Member of the Rajasthan Legislative Assembly
- In office 1977–2003
- Preceded by: Girdhari Lal Bhargava
- Succeeded by: Surendra Pareek
- Constituency: Hawa Mahal

Cabinet Minister, Government of Rajasthan
- In office 8 February 1978 – 16 February 1980
- Chief Minister: Bhairon Singh Shekhawat
- Ministries and Departments: Education; Minority Affairs; Language and Library; Urban & Housing Development; Self-governance Unit;
- In office 4 March 1990 – 14 December 1992
- Chief Minister: Bhairon Singh Shekhawat
- Ministries and Departments: Sports Department; Self-governance Unit; Urban & Housing Development; Public Health Engineering;
- In office 11 December 1993 – 30 November 1998
- Chief Minister: Bhairon Singh Shekhawat
- Ministries and Departments: Youth Affairs and Sports; Ground Water Department; Public Health Engineering; Urban & Housing Development; Self-governance Unit;

President, Bharatiya Janata Party, Rajasthan
- In office 1986–1987
- Preceded by: Hari Shankar Bhabhra
- Succeeded by: Lalit Kishore Chaturvedi
- In office 1989–1990
- Preceded by: Lalit Kishore Chaturvedi
- Succeeded by: Ramdas Agarwal

Personal details
- Born: 22 November 1924 Jaipur, Rajasthan, British India
- Died: 29 May 2020 (aged 95) Jaipur, Rajasthan, India
- Party: Bharatiya Janata Party
- Spouse: Premkanta
- Children: 3 sons and 2 daughters
- Parent: Nand Kishore Sharma (father);
- Education: B.A., LL.B
- Alma mater: S.S.G. Pareek College, Jaipur
- Profession: Politician

= Bhanwar Lal Sharma (politician) =

Indian politician (1924–2020)

Bhanwar Lal Sharma (22 November 1924 – 29 May 2020) was an Indian politician and senior leader of the Bharatiya Janata Party (BJP) in Rajasthan. He was a six-time elected Member of the Rajasthan Legislative Assembly from the Hawa Mahal constituency in Jaipur and held several cabinet portfolios in the Government of Rajasthan under Chief Minister Bhairon Singh Shekhawat.

He served as the President of the BJP’s Rajasthan unit three times and played a key role in strengthening the party organization during the 1980s and 1990s.

==Political career==
Bhanwar Lal Sharma began his political career during the Janata Party era and was first elected to the Rajasthan Legislative Assembly in 1977. He went on to represent the Hawa Mahal constituency for six consecutive terms until 2003.

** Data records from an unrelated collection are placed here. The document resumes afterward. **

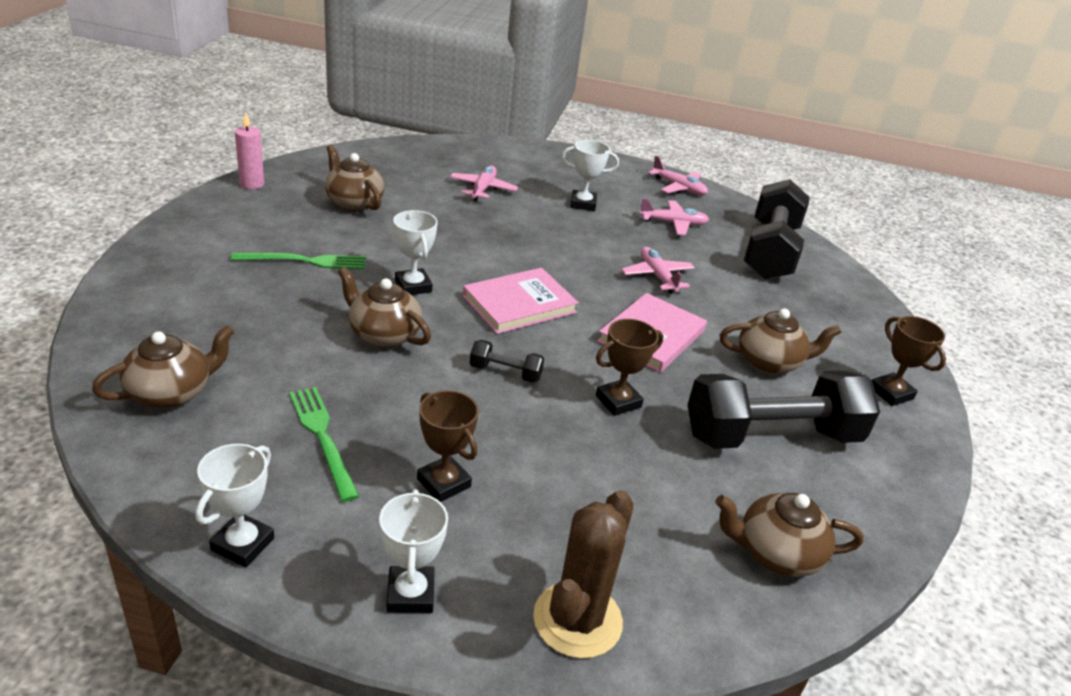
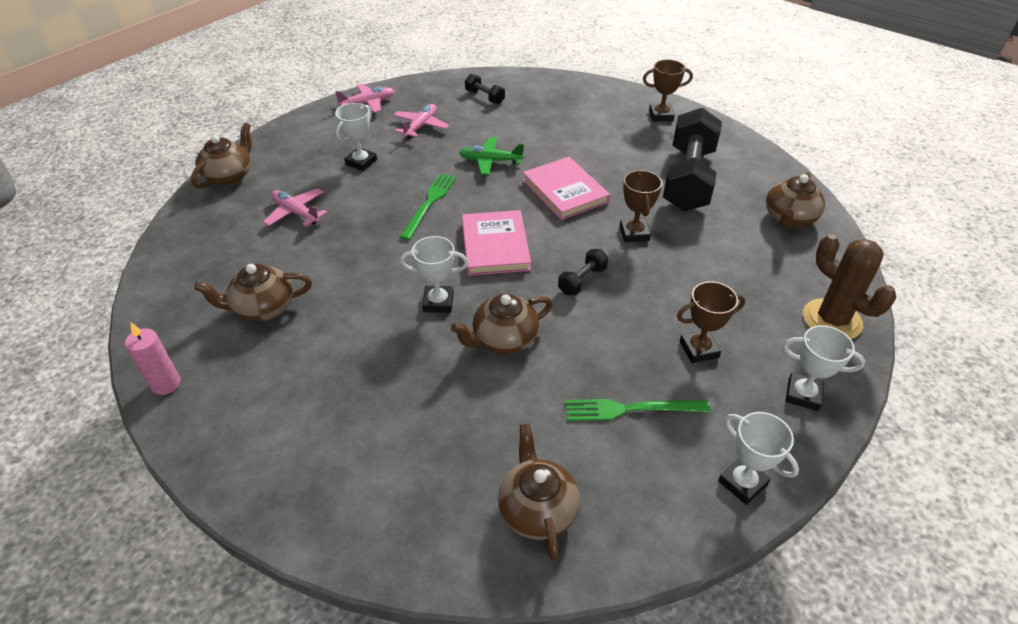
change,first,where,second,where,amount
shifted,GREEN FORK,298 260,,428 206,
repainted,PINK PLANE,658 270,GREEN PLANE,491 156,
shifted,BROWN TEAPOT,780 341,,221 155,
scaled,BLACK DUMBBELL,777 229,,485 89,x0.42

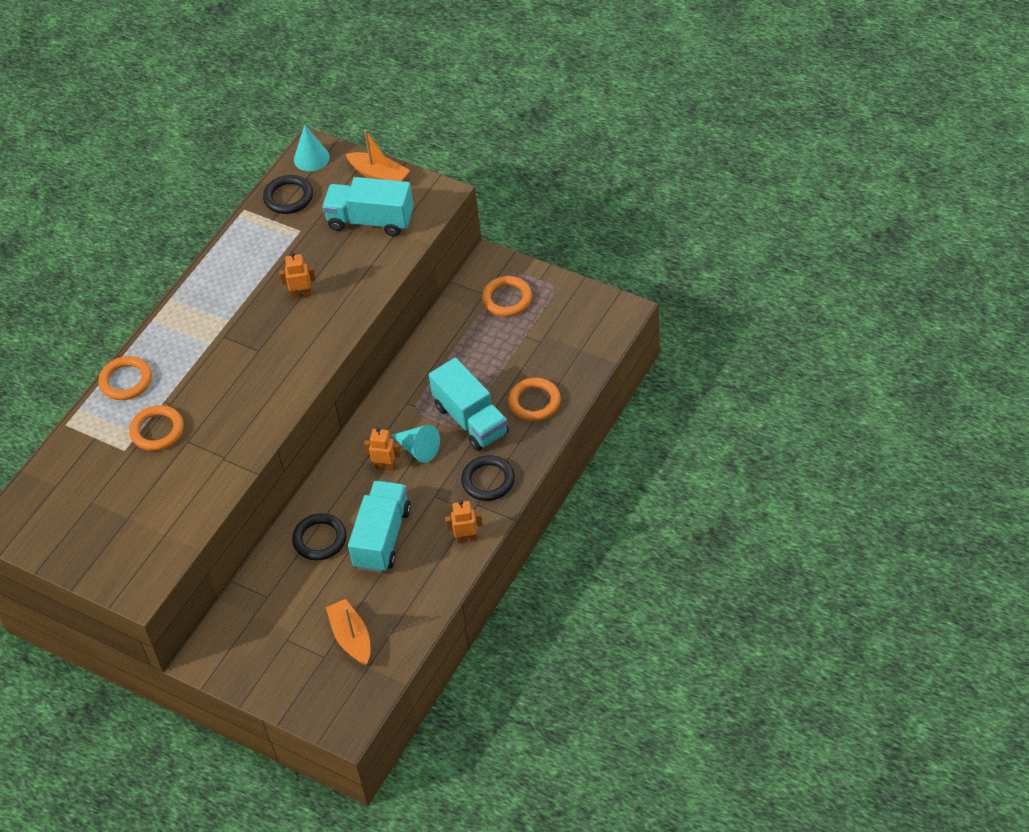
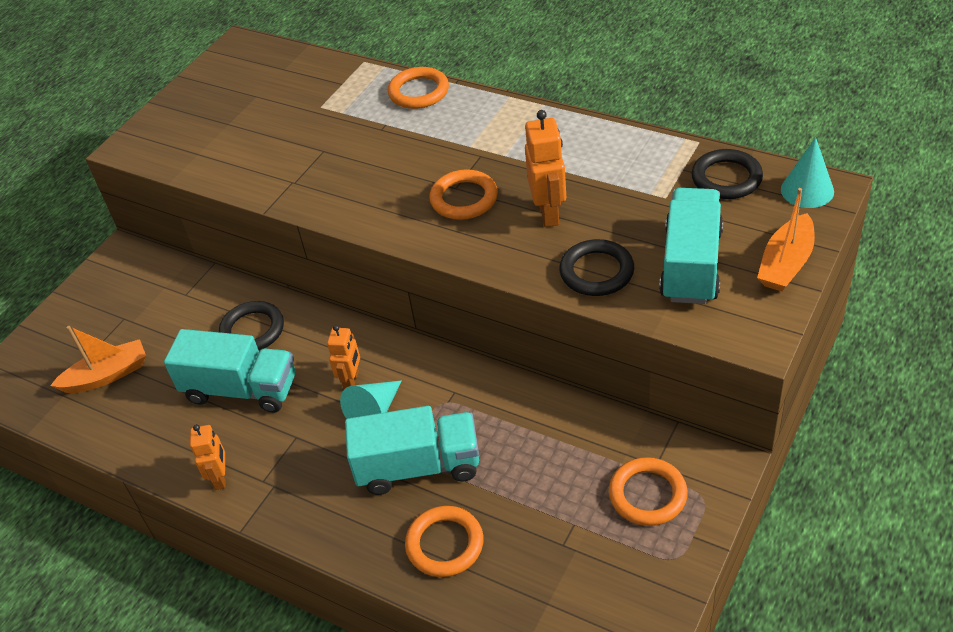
change,first,where,second,where,amount
shifted,ORANGE RING,156 428,,463 194,
scaled,ORANGE ROBOT,297 275,,545 168,x1.51
rotated,TURQUOISE TRUCK,469 404,,412 450,150 degrees counterclockwise
shifted,BLACK RING,488 478,,596 267,

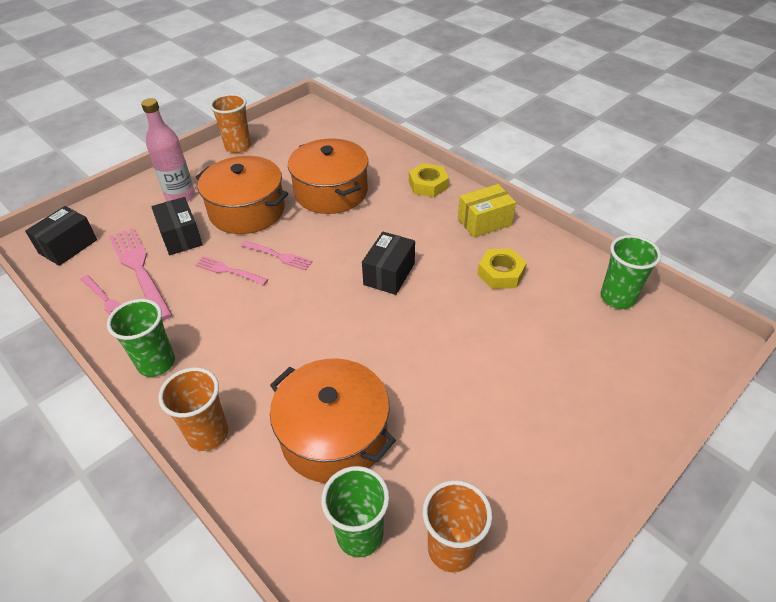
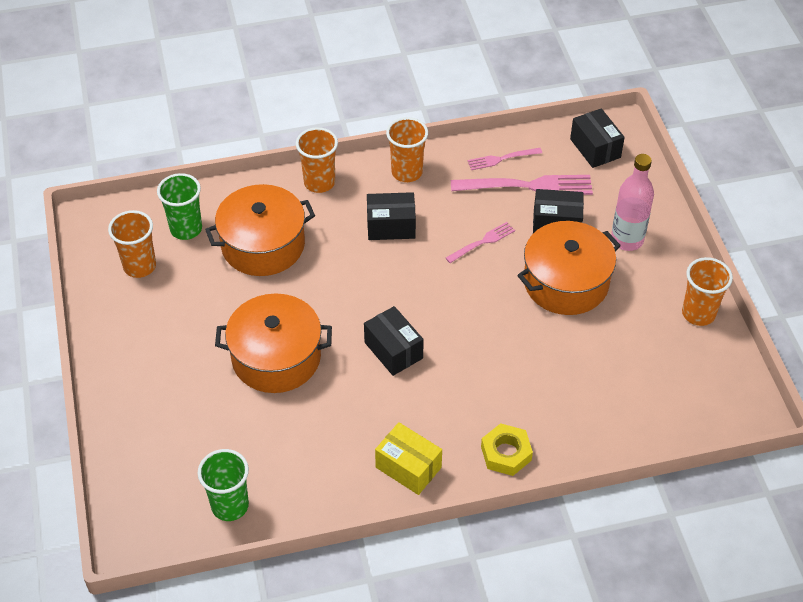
change,first,where,second,where,amount
repainted,GREEN CUP,141 338,ORANGE CUP,407 149,
gone,PINK FORK,276 255,,,
shifted,ORANGE POT,328 176,,273 343,
rotated,YELLOW BOX,487 211,,408 458,60 degrees counterclockwise
gone,YELLOW NUT,502 269,,,
new,,,BLACK BOX,391 216,

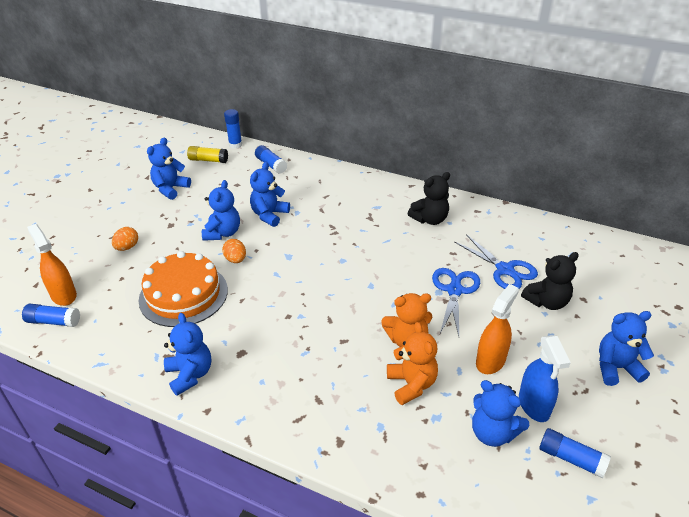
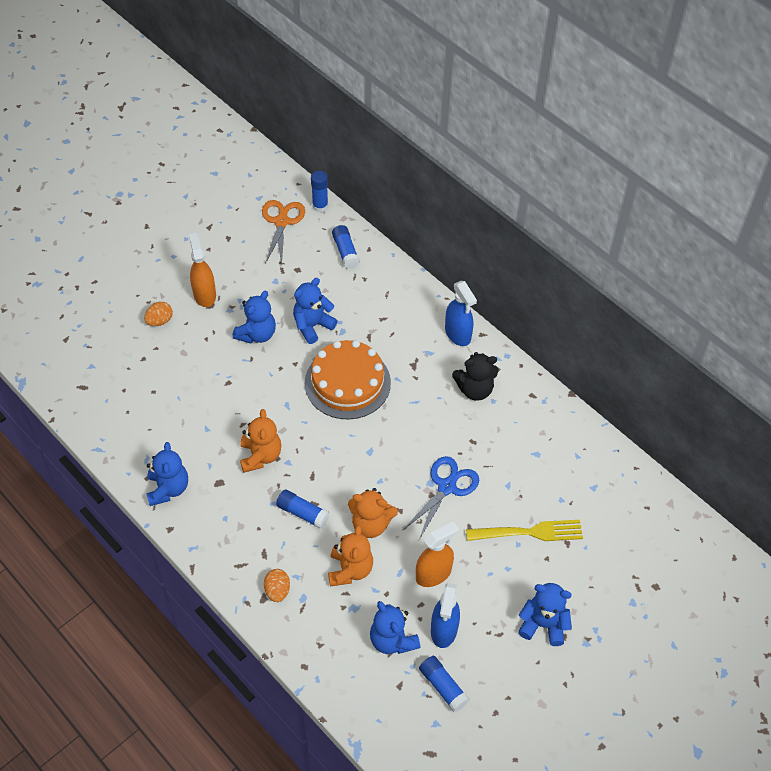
change,first,where,second,where,amount
shifted,BLUE GLUE STICK,51 315,,303 509,
shifted,ORANGE SPRAY BOTTLE,52 265,,202 270,
shifted,ORANGE CAKE,183 289,,348 379,
gone,BLUE TEDDY BEAR,169 169,,,
swapped,YELLOW GLUE STICK,207 154,ORANGE SCISSORS,283 233,
shifted,ORANGE EGG,234 251,,277 585,
gone,BLUE SCISSORS,496 261,,,
swapped,BLACK TEDDY BEAR,550 281,YELLOW FORK,524 530,
new,,,ORANGE TEDDY BEAR,260 441,
new,,,BLUE SPRAY BOTTLE,461 313,

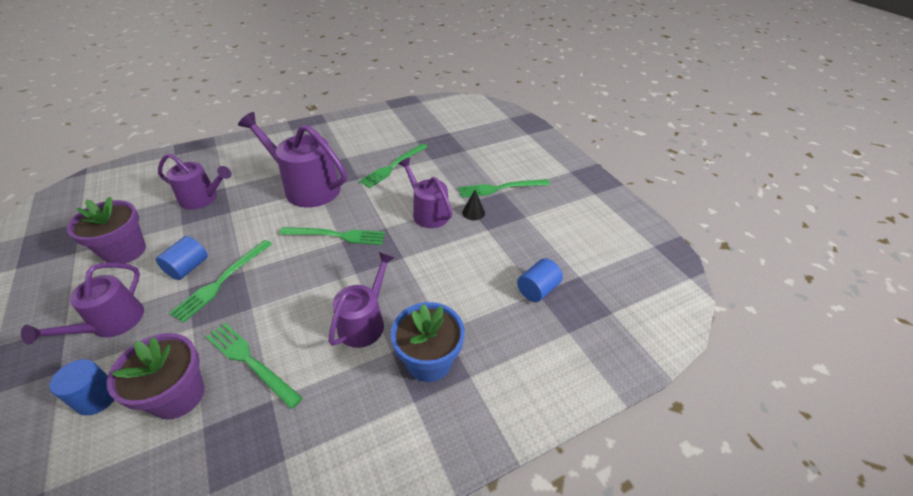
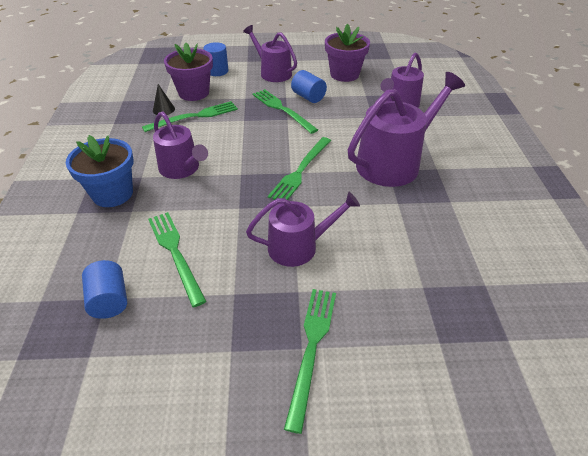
change,first,where,second,where,amount
shifted,GREEN FORK,393 165,,177 259,
shifted,BLACK CONE,473 205,,164 99,

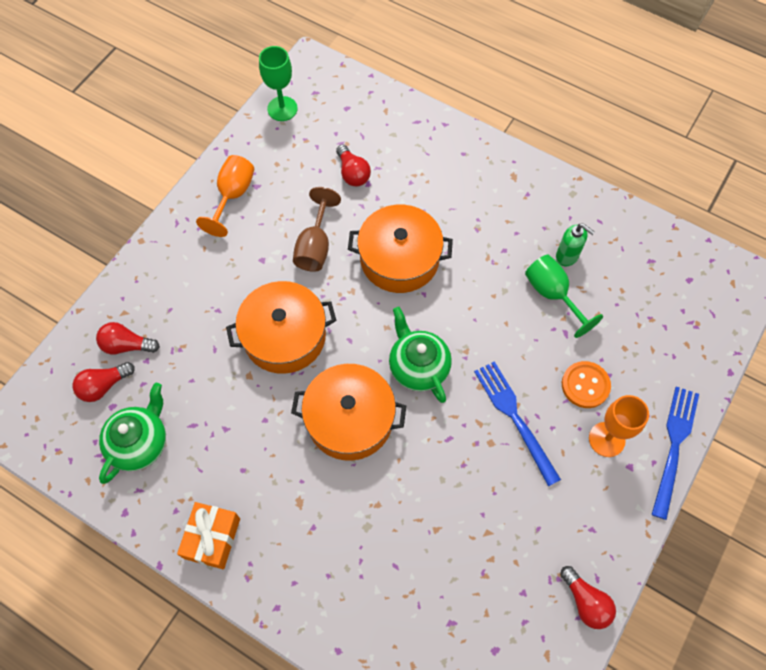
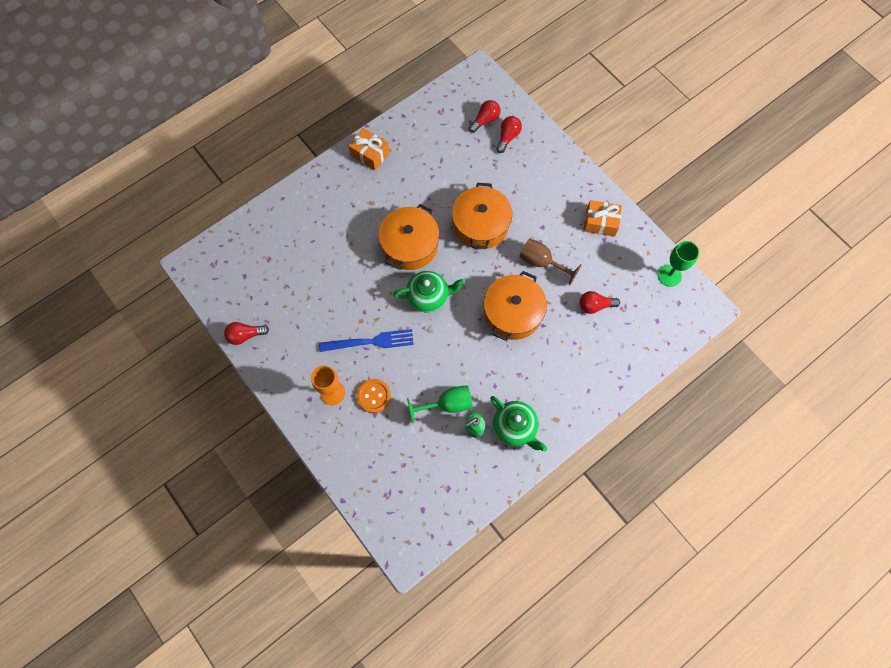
change,first,where,second,where,amount
rotated,RED LIGHT BULB,104 382,,485 116,60 degrees clockwise
shifted,GREEN TEAPOT,132 433,,518 424,
swapped,ORANGE GOBLET,225 196,ORANGE GIFT,603 218,
gone,BLUE FORK,675 453,,,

He was considered a close aide of Bhairon Singh Shekhawat and served in key ministerial roles during Shekhawat's tenure as Chief Minister. Sharma handled important departments such as Education, Urban Development, Self-Governance, Public Health Engineering, and Sports across different terms between 1978 and 1998.

As a senior organizational leader in the BJP, Sharma served as the President of BJP Rajasthan in 1986–87, again in 1989–90, and once more briefly in the early 1990s.

His long tenure and organizational leadership earned him recognition as a seasoned political strategist within the party, particularly in Jaipur and central Rajasthan.

==Death==
Bhanwar Lal Sharma died on 29 May 2020 in Jaipur at the age of 95.